● Explore the material:
a) In the passage on inverse design, what did Peurifoy et al. (2018) use the back-propagation-based approach to find?
b) Reproduce the passage on inverse design from "For example, Peurifoy" up to and including "cases (Fig. 5).".

*** Extracted text ***

A different approach called generative inverse design network finds the optimal designs having the desired performance by using back-propagation in neural networks. Generally, back-propagation is a process of optimizing the hyperparameters of hidden layers to minimize the loss function, the value of which quantitatively defines the error between the network's predicted result and the ground truth value.80 After the training stage, we can find the optimal design by fixing all neural network parameters except for the input features so that the input values are tuned to minimize a loss function through back-propagation.81,82

For example, Peurifoy et al. (2018) solved the inverse design problem using the back-propagation-based approach to find the optimal thickness combination of nanoparticle causing desired light scattering spectrum.81 First, to construct the AI regression model, the neural network was trained by the data collected from light scattering simulation, which generates the light scattering spectrum for a set of parametrized thickness values of multi-layered nanoparticles. Then, by fixing all weights except for the input features, the optimized particle designs having the desired scattering spectrum were obtained through back-propagation. The study demonstrated that the neural network (NN) outperformed the numerical non-linear optimization method by achieving a significantly closer minimum in some cases (Fig. 5).

*** Recorded data ***

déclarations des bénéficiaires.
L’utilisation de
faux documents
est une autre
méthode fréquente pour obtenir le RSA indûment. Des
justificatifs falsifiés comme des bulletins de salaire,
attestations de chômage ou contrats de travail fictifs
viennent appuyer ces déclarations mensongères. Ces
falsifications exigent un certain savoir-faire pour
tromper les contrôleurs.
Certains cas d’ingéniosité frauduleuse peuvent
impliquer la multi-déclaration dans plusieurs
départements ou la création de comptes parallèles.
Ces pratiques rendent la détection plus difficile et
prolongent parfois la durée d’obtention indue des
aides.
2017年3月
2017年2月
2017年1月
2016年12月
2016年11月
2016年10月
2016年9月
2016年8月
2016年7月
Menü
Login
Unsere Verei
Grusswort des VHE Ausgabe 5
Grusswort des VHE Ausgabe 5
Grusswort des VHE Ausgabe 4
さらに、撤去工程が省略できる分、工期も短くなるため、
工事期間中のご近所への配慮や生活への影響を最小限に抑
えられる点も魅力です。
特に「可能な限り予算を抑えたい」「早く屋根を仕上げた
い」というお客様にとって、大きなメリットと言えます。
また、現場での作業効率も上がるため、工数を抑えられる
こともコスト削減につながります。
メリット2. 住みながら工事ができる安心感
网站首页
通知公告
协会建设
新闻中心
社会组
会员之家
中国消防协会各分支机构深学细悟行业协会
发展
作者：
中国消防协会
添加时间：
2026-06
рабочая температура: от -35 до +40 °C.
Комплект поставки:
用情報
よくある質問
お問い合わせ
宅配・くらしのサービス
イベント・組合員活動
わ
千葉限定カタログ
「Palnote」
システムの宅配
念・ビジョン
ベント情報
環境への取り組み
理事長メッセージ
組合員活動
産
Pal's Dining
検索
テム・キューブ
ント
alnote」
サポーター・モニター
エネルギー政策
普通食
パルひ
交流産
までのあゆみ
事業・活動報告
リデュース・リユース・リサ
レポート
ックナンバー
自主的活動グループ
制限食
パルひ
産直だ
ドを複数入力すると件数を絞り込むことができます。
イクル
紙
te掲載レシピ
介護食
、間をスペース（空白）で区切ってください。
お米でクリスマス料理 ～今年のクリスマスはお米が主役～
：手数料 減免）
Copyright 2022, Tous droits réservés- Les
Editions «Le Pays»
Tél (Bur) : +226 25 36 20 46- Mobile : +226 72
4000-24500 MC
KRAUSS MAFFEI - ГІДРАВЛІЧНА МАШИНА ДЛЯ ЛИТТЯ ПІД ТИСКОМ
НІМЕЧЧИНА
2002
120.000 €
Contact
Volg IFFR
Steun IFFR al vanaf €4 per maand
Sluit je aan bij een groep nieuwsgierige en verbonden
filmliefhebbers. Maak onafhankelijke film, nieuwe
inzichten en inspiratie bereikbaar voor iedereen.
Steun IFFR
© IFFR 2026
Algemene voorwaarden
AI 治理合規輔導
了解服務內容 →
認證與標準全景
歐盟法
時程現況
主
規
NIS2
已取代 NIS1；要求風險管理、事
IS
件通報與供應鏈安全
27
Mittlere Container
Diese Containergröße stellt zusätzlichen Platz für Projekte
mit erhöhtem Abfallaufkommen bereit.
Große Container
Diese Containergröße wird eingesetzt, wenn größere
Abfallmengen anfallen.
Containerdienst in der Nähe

***

● Results of the tasks:
a) The optimal thickness combination of nanoparticle causing a desired light scattering spectrum.

b)
For example, Peurifoy et al. (2018) solved the inverse design problem using the back-propagation-based approach to find the optimal thickness combination of nanoparticle causing desired light scattering spectrum.81 First, to construct the AI regression model, the neural network was trained by the data collected from light scattering simulation, which generates the light scattering spectrum for a set of parametrized thickness values of multi-layered nanoparticles. Then, by fixing all weights except for the input features, the optimized particle designs having the desired scattering spectrum were obtained through back-propagation. The study demonstrated that the neural network (NN) outperformed the numerical non-linear optimization method by achieving a significantly closer minimum in some cases (Fig. 5).